Saved data entries
Segment Open

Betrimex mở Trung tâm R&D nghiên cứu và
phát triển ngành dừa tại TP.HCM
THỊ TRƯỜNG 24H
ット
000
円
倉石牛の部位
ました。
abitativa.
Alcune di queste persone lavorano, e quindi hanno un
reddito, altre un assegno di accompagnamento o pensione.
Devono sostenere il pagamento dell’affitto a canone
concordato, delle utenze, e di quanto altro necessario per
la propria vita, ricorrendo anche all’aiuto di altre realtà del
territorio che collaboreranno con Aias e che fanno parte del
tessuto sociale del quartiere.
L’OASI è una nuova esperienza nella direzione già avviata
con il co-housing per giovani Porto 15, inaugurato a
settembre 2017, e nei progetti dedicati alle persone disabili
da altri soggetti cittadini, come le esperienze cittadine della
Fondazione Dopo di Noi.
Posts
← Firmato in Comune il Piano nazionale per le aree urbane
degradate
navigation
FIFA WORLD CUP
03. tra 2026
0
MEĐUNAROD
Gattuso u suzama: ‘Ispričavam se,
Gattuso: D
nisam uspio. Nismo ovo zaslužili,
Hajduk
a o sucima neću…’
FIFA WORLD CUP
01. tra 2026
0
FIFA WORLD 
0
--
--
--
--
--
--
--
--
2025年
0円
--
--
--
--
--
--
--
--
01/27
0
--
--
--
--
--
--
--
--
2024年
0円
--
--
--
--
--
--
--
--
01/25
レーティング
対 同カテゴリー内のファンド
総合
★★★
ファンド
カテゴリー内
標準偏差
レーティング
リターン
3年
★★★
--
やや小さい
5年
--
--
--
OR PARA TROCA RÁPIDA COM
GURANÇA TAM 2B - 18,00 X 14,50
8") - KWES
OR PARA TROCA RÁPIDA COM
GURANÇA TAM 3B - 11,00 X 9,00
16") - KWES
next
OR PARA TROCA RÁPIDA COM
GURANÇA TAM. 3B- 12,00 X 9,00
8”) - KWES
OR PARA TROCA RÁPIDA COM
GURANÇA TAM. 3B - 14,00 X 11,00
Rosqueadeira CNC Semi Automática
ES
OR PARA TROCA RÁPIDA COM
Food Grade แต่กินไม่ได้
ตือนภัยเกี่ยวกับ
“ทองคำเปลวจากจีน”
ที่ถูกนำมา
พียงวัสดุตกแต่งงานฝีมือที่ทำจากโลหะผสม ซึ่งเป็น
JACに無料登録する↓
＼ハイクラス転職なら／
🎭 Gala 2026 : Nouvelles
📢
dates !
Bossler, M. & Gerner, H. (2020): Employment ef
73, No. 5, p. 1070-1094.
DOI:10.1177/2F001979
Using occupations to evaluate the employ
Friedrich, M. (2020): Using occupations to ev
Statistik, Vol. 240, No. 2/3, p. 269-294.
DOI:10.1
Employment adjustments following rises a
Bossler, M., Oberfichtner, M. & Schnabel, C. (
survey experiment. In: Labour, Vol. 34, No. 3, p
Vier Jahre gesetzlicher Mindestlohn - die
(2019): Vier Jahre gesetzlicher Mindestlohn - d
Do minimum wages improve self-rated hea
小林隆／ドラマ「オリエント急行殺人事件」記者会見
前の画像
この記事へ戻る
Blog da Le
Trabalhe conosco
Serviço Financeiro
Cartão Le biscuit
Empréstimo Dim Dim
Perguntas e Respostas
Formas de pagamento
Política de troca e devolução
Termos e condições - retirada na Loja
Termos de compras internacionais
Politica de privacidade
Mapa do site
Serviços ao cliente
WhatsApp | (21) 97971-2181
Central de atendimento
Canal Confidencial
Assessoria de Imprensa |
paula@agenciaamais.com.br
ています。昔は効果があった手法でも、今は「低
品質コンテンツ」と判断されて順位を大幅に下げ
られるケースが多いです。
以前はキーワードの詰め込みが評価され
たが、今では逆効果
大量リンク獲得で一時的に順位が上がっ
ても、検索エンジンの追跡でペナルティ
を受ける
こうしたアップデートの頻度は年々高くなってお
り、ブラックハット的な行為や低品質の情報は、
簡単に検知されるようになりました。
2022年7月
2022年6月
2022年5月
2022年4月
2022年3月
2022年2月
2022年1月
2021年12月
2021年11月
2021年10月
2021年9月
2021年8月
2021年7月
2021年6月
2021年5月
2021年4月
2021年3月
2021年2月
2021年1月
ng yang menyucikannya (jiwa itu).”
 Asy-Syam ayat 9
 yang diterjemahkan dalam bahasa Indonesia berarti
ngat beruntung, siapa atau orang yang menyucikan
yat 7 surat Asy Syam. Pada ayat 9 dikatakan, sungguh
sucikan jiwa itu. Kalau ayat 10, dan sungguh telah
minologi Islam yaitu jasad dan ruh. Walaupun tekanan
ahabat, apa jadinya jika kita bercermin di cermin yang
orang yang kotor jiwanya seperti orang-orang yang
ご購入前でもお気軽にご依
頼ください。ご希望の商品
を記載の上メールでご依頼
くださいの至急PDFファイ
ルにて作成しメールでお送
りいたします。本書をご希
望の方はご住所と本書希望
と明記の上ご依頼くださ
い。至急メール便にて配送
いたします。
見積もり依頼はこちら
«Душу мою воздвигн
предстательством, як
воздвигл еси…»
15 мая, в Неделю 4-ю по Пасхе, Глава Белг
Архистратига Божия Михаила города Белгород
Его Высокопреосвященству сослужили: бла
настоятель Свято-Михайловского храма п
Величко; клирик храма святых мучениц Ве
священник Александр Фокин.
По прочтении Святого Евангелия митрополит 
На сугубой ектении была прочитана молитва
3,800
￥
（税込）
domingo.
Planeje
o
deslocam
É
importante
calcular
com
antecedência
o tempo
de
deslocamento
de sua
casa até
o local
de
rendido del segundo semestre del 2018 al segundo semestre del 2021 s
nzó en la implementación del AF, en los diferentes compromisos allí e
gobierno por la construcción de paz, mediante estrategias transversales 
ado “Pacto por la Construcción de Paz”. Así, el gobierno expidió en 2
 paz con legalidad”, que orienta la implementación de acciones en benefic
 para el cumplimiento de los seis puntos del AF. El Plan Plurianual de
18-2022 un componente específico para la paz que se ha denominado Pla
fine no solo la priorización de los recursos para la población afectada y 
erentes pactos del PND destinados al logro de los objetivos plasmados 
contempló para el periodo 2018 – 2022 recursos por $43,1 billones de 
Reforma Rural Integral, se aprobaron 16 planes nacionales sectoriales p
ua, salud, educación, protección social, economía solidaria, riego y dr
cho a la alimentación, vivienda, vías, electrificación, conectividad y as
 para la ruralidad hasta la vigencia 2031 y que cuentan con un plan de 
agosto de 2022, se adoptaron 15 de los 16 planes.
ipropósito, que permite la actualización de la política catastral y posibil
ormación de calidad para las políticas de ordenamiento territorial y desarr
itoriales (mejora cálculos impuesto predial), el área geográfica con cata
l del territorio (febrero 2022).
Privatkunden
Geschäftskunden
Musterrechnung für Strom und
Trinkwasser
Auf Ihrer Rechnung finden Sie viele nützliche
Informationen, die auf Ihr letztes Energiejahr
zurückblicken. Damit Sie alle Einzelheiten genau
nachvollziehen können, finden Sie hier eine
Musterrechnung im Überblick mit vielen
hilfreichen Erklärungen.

Segment Closed

> **Exercise directions**: Look through the data above for the word "GURANÇA". Report each line where it occurs.

> **Problem solution**:
GURANÇA TAM 2B - 18,00 X 14,50
GURANÇA TAM 3B - 11,00 X 9,00
GURANÇA TAM. 3B- 12,00 X 9,00
GURANÇA TAM. 3B - 14,00 X 11,00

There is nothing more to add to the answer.